Recently, the Balticconector pipeline linking Finland and Estonia was damaged. This is not the only pipeline in the Baltic Sea that is believed to be vulnerable to external forces. What should we do to ensure the security of infrastructure in the Baltic Sea?

First, we need to acknowledge that there’s a hybrid war with Russia going on right now, and we need to confront Russia in the hybrid domain. When they attack us in the cyber domain, we need to confront them there, when they attack us in the information domain, we need to confront them there, and when we suspect them of attacking the critical infrastructure, we need to look into that.

I know this is a huge task, but we should also not lose focus on the real war that’s going on in Ukraine – this is the mother of all wars of our time. We have this dilemma now with the continued support for Ukraine and also building our own defence and capabilities to counter the direct threat within this hybrid warfare. We need to do both and Russia, of course, wants us to put more money into our own defence and forget about Ukraine, but we need to remember Ukraine.

Do you think Russia and Belarus are now a threat to NATO countries?

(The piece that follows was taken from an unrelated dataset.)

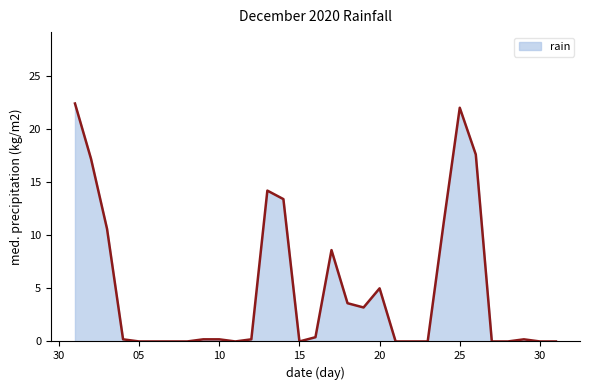

What is the greatest value displayed?

22.4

I think that the biggest threat is the hybrid war that will continue. You just had bomb threats sent to your schools. This disruption of our societies, this constant attack with false information and fake news, trying to influence the voters, is something that we will probably see continuing.

We need to be aware of this and not neglect it saying, “This is just Russia, and we don’t believe it”. There are some people who believe this, and we’ve seen that in some countries there are actually governments that are more open to the Russian narrative. [...]

In the beginning, you said that after the war, Russia would rebuild its capabilities and the threat would grow again. So, you don’t believe that Russia could be a peaceful country?

I hope, but I don’t believe it. It takes generations to change that because, I think, the problem is more than Putin. There was a denazification of Germany after the Second World War. We need a deputinisation in Russia to make them into a peaceful country like Germany has become.

Do you think Russia would be willing to go to war against NATO?

Russia will do whatever it can not to start this war because, I think, they know they should not mess with NATO.

The issue is, if we move forward in time and if we – I hope not – allow Ukraine to lose, then other nations will look into this and they will draw their lessons from this. Iran will draw their lessons in relation to Israel, China will draw their lessons in relation to Taiwan. Then the focus of the US would be in the Pacific, and that would leave Russia to the Europeans more or less.

We really need to spend the 2 percent [of GDP on defence] and to even get above that. [...] If we can present that picture to Russia, then, I hope, they will not come. Only the enemy decides if your deterrence is working.